With everyone preaching that more eyeballs are moving toward mobile screens, it may seem counterintuitive for these digital video networks to want to go in reverse. However, Greg March, CEO of media agency Noble People, points out that even though the trend is heading online, companies still spend about $80 billion on television advertising and just $10 billion on digital video ads.
And, while TV watching is stagnating and even declining, it’s still the market leader, March said. According to eMarketer, U.S. adults spend about four hours and 15 minutes daily watching TV—and just one hour and 16 minutes viewing digital videos.
“Plus, television has the perception of premiumness,” March said. “There’s a lot of garbage on television, but there is an incredible collection of garbage on the Internet.”

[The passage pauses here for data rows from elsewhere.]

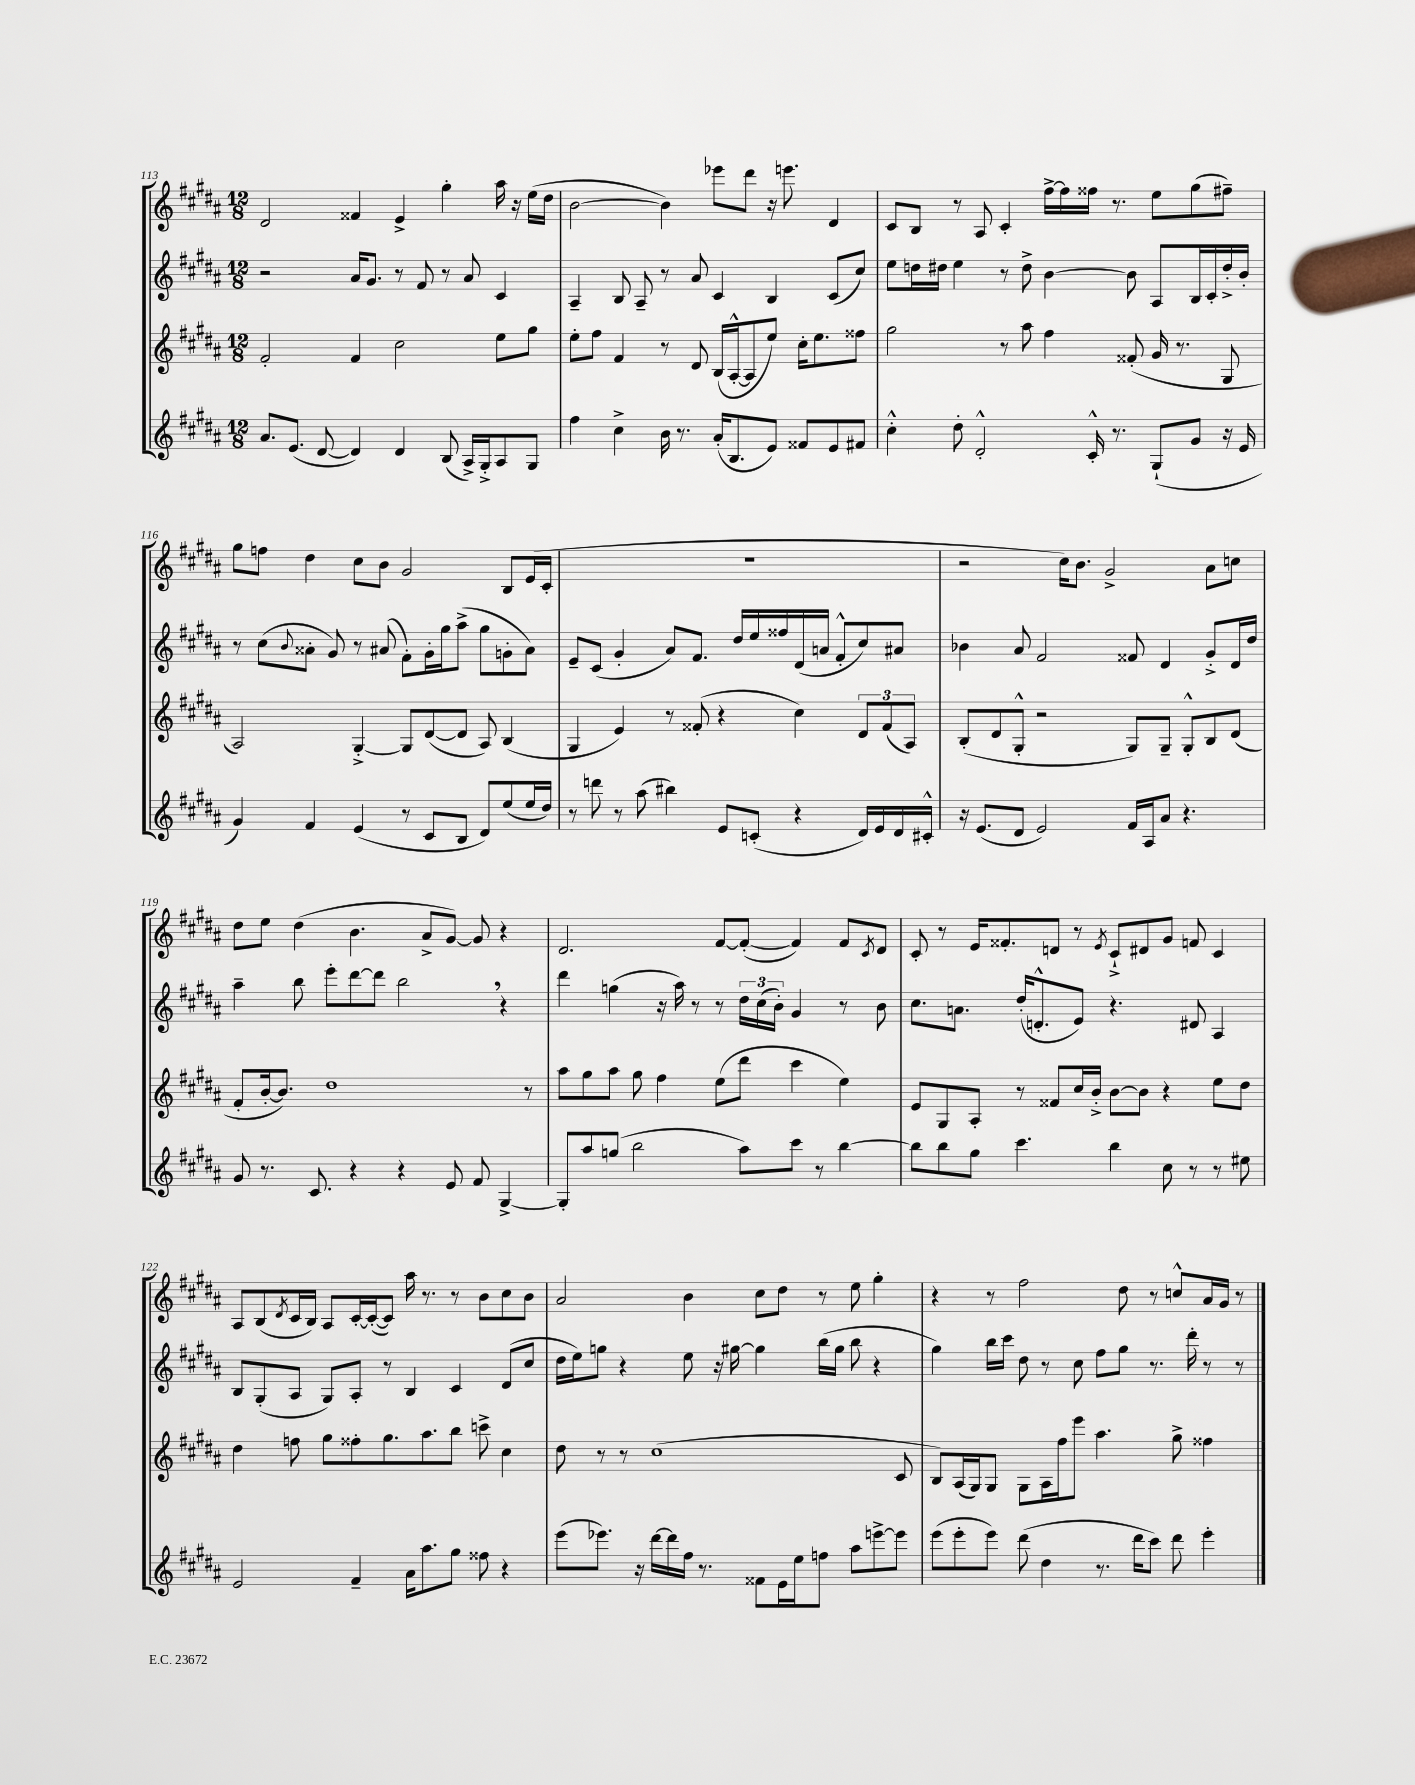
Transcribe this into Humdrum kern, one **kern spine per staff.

**kern	**kern	**kern	**kern
*part4	*part3	*part2	*part1
*staff4	*staff3	*staff2	*staff1
*clefG2	*clefG2	*clefG2	*clefG2
*k[f#c#g#d#a#]	*k[f#c#g#d#a#]	*k[f#c#g#d#a#]	*k[f#c#g#d#a#]
*M12/8	*M12/8	*M12/8	*M12/8
=113	=113	=113	=113
8.a#/L	2f#'/	2r	2d#/
(8.e/J	.	.	.
[8d#/	.	.	.
4d#/])	4f#/	16a#/KL	4f##X/
.	.	8.g#/J	.
4d#/	2cc#\	8r	4e^/
.	.	8f#/	.
(8B/	.	8r	4gg#'\
16A#^/LL)	.	8a#/	.
16G#'^/J	.	.	.
8A#/	8ee\L	4c#/	16aa#\
.	.	.	16r
8G#/J	8gg#\J	.	(16ee\LL
.	.	.	16dd#\JJ
=114	=114	=114	=114
4ff#\	8ee'\L	4A#~/	[2b\
.	8ff#\J	.	.
4cc#^\	4f#/	8B/	.
.	.	8A#~/	.
16b\	8r	8r	4b\])
8.r	.	.	.
.	8d#/	8a#/	.
(16a#'/KL	(16B/LL	4c#/	8eee-X\L
8.B/	[16A#'^^/J	.	.
.	8A#/]	.	8ddd#\J
8e/J)	8ee/J)	4B/	16r
.	.	.	8.eeen\
8f##X/L	16cc#'\KL	.	.
.	8.ee\	.	.
8e/	.	(8c#/L	4d#/
8f#X/J	8ff##X\J	8cc#/J)	.
=115	=115	=115	=115
4cc#'^^\	2gg#\	8ee\L	8c#/L
.	.	16ddn\L	8B/J
.	.	16dd#X\JJ	.
8dd#'\	.	4ee\	8r
2d#'^^/	.	.	8A#/
.	8r	8r	4c#'/
.	8aa#\	8dd#^\	.
.	4ff#\	[4b\	[16ff#^\LL
.	.	.	16ff#\]
16c#'^^/	.	.	16ff##X\JJ
8.r	.	.	8.r
.	(8f##X'/	8b\]	.
(8G#`/L	16g#/	8A#/L	8ee\L
.	8.r	.	.
8g#/J	.	16B/L	(8gg#\
.	.	16c#'/	.
16r	8G#/	16dd#'^/	8ff#X~\J)
16e/	.	16b'/JJ	.
!!LO:LB:g=z
=116	=116	=116	=116
4g#/)	2A#/)	8r	8gg#\L
.	.	(8cc#\L	8ffn\J
.	.	8qqb/	.
4f#/	.	8a##X'\J	4dd#\
.	.	8g#/)	.
(4e/	[4G#'^/	8r	8cc#\L
.	.	(8a#X/	8b\J
8r	8G#/L]	8f#'\L)	2g#/
8c#/L	([8d#/	16g#'\L	.
.	.	16gg#\J	.
8B/J	8d#/J]	(8aa#^\J	.
8d#/L)	8A#/)	8gg#\L	.
(8ee/	(4B/	8gn'\	8B/L
16ee/L	.	8a#\J)	(16e/L
16dd#/JJ)	.	.	16c#'/JJ
=117	=117	=117	=117
8r	4G#/	8e~/L	1.r
8dddn\	.	(8c#/J	.
8r	4e/)	4g#'/	.
(8aa#\	.	.	.
4bb#X\)	8r	8a#/L)	.
.	(8f##X'/	8.f#/J	.
8e/L	4r	.	.
.	.	16dd#/LL	.
(8cn'/J	.	16ee/	.
.	.	16ff##X/	.
4r	4cc#\)	(16d#/	.
.	.	16an/JJ	.
.	.	8f#'^^/L	.
16d#/LL)	12d#/L	8cc#/)	.
16e/	.	.	.
.	(12f##/	.	.
16d#/	.	8a#X/J	.
.	12A#/J)	.	.
16c#X'^^/JJ	.	.	.
=118	=118	=118	=118
16r	(8B'/L	4b-X\	2r
(8.e/L	.	.	.
.	8d#/	.	.
8d#/J	8G#'^^/J	8a#/	.
2e/)	2r	2f#/	.
.	.	.	16cc#\KL)
.	.	.	8.b\J
.	.	.	2g#^/
16f#/LL	8G#/L)	8f##X/	.
16A#/J	.	.	.
8a#/J	8G#~/J	4d#/	.
4.r	8G#'^^/L	.	.
.	8B/	8g#'^/L	8a#\L
.	(8d#/J	16d#/L	8ccn\J
.	.	16dd#/JJ	.
!!LO:LB:g=z
=119	=119	=119	=119
8g#/	8f#'/L	4aa#~\	8dd#\L
8.r	[16b'/k	.	8ee\J
.	8.b/J])	.	.
.	.	8bb\	(4dd#\
8.c#/	.	.	.
.	1dd#	8eee'\L	.
4r	.	[8ddd#\	4.b\
.	.	8ddd#\J]	.
4r	.	2bb,\	.
.	.	.	8a#^/L
8e/	.	.	[8g#/J)
8f#/	.	.	8g#/]
[4G#^/	.	4r	4r
.	8r	.	.
=120	=120	=120	=120
8G#'/L]	8aa#\L	4ddd#\	2.d#/
8aa#/	8gg#\	.	.
(8ggn/J	8aa#\J	(4ggn\	.
2bb\	8gg#\	.	.
.	4ff#\	16r	.
.	.	16aa#\)	.
.	.	8r	.
.	(8ee\L	8r	[8f#/L
8aa#\L)	8ddd#\J	24dd#\LL	(8f#'/J_
.	.	(24cc#\	.
.	.	24b'\JJ)	.
8ccc#\J	4ccc#\	4g#/	4f#/])
8r	.	.	.
[4bb\	4ee\)	8r	8f#/L
.	.	.	8qc#/
.	.	8b\	8d#/J
=121	=121	=121	=121
8bb\L]	8e/L	8.cc#\L	8c#'/
8bb\	8G#/	.	8r
.	.	8.an\J	.
8gg#\J	8A#'/J	.	16e/KL
.	.	.	8.f##X'/
4.ccc#\	8r	(16dd#'/KL	.
.	.	8.dn'^^/	.
.	8f##X/L	.	8dn/J
.	16cc#/L	8e/J)	8r
.	16b'^/JJ	.	.
.	.	.	8qe/
4bb\	[8b\L	4.r	8c#`^/L
.	8b\J]	.	8d#X/
8cc#\	4r	.	8g#/J
8r	.	8d#X/	8fn/
8r	8ee\L	4A#/	4c#/
8ee#X\	8dd#\J	.	.
!!LO:LB:g=z
=122	=122	=122	=122
2e/	4dd#\	8B/L	8A#/L
.	.	(8G#'/	(8B/
.	.	.	8qd#/
.	8ffn\	8A#/J	16c#/L
.	.	.	16B/JJ)
.	8gg#\L	8G#/L)	8A#/L
4f#~/	8ff##X'\	8A#'/J	[16c#'/L
.	.	.	(16c#'/J_
.	8.gg#\	8r	8c#/J])
16a#\KL	.	4B/	16aa#\
8.aa#\	8.aa#\	.	8.r
8gg#\J	8bb\J	4c#/	8r
8ff##X\	8cccn^\	.	8b\L
4r	4cc#\	(8d#/L	8cc#\
.	.	8cc#/J	8b\J
=123	=123	=123	=123
(8eee\L	8dd#\	16dd#\LL	2a#/
.	.	16ee\J)	.
8.eee-X\J)	8r	8ggn\J	.
.	8r	4r	.
16r	.	.	.
[16ddd#\LL	(1cc#	.	.
16ddd#\]	.	.	.
16ff#\JJ	.	8ee\	4b\
8.r	.	.	.
.	.	16r	.
.	.	[16gg#X\	.
8f##X\L	.	4gg#\]	8cc#\L
16e\L	.	.	8dd#\J
16ee\J	.	.	.
8ffn\J	.	(16bb\LL	8r
.	.	16gg#\JJ	.
8aa#\L	.	8bb\	8ee\
[8eeen^\	.	4r	4gg#'\
8eee\J]	8c#/	.	.
=124	=124	=124	=124
(8eee\L	8B/L)	4gg#\)	4r
8eee'\	(16A#/L	.	.
.	16G#/J)	.	.
8eee\J)	8G#/J	16bb\LL	8r
.	.	16ccc#\JJ	.
(8ddd#\	8G#\L	8dd#\	2ff#\
4dd#\	16A#\L	8r	.
.	16ff#\J	.	.
.	8eee\J	8cc#\	.
8.r	4.aa#\	8ff#\L	.
.	.	8gg#\J	8dd#\
16ddd#\KL	.	.	.
8ccc#\J)	.	8.r	8r
8ddd#\	8gg#^\	.	8ccn^^/L
.	.	16ddd#'\	.
4eee'\	4ff##X\	8r	16a#/L
.	.	.	16g#/JJ
.	.	8r	8r
==	==	==	==
*-	*-	*-	*-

On the other hand, Medialink’s Anderson said TV networks are intrigued by their digital counterparts. Unlike TV, digital companies can create more programs and pilots thanks to lower budgets. It’s easier to toss something away and just invest in the winners, which come with some sort of guarantee thanks to online viewers. TV is always looking for kids’ and cooking programs, which work in the favor for digital networks since those are among the cheaper series to produce.
“If you look at the categories of content, there aren’t many outlets in traditional TV that do cooking besides The Cooking Channel, Food Network and TBS, and Tastemade does,” he said. “It’s bringing more choice and more diversity both in the format and in talent. It’s interesting, according to audiences.”
Anderson added it’s also what’s leading the charge for television networks to invest in MCNs. Maker Studios was famously bought byDisney for almost $1 billion. Warner Bros. has invested about $42 million in Machinima as of February. And Scripps Networks led Tastemade’s latest funding round in June. Fitzgibbon said the partnership is partially what helped lead to it licensing content to The Cooking Channel.
“You’re starting to see the macrotrend of distribution, the network wanting to be closely aligned with the ownership of the content,” Anderson said. “They want to own the shows that they’re putting on, because that solves a lot of fundamental challenges with the disruption that is going on in the business. It makes a lot of sense to be financially aligned with some of the creators of that content.”